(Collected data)
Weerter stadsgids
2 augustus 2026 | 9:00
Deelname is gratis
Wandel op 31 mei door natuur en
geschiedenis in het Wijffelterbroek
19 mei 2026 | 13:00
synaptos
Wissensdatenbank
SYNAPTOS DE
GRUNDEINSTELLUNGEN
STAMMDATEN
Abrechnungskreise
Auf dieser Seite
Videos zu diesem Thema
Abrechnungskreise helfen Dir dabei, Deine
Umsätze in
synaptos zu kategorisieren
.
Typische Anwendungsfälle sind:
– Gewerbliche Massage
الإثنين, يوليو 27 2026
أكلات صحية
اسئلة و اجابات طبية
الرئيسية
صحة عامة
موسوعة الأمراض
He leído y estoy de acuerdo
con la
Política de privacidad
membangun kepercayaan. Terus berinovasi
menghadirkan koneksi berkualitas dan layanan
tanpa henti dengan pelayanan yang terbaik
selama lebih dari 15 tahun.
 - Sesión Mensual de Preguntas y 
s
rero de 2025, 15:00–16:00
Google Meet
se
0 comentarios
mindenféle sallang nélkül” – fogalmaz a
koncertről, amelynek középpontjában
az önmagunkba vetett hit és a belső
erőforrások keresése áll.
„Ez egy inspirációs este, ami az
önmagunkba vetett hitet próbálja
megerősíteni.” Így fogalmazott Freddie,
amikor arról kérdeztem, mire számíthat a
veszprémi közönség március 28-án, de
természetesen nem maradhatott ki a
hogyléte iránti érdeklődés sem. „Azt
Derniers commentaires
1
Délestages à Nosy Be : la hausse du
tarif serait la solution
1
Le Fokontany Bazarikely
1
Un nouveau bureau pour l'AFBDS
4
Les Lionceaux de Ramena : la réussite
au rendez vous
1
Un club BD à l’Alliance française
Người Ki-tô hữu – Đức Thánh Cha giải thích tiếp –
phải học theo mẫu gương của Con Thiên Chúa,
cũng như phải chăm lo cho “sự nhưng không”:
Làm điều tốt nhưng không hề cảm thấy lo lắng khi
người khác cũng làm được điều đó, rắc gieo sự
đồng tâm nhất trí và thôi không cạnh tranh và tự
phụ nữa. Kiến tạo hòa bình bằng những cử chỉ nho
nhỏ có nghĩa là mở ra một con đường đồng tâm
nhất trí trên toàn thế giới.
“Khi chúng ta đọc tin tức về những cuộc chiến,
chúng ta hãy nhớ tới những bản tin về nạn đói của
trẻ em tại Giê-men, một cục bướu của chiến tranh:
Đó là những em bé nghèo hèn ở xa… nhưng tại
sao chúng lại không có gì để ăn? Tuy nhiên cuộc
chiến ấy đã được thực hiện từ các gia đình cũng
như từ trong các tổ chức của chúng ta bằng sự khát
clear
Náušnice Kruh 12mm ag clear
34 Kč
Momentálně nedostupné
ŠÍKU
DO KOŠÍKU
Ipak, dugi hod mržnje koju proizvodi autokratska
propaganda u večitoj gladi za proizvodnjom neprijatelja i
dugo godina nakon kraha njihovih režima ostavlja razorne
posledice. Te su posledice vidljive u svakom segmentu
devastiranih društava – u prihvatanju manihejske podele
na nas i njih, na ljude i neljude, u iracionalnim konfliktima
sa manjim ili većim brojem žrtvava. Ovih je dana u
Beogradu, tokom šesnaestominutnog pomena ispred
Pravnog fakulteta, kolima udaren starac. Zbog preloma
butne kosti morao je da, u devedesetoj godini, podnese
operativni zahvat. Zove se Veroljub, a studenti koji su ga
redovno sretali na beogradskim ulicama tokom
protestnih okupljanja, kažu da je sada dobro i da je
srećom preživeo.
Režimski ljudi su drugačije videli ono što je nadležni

Work task
What lines in the records above include the string "đồng"? Copy each one.

Answer space
đồng tâm nhất trí và thôi không cạnh tranh và tự
nhỏ có nghĩa là mở ra một con đường đồng tâm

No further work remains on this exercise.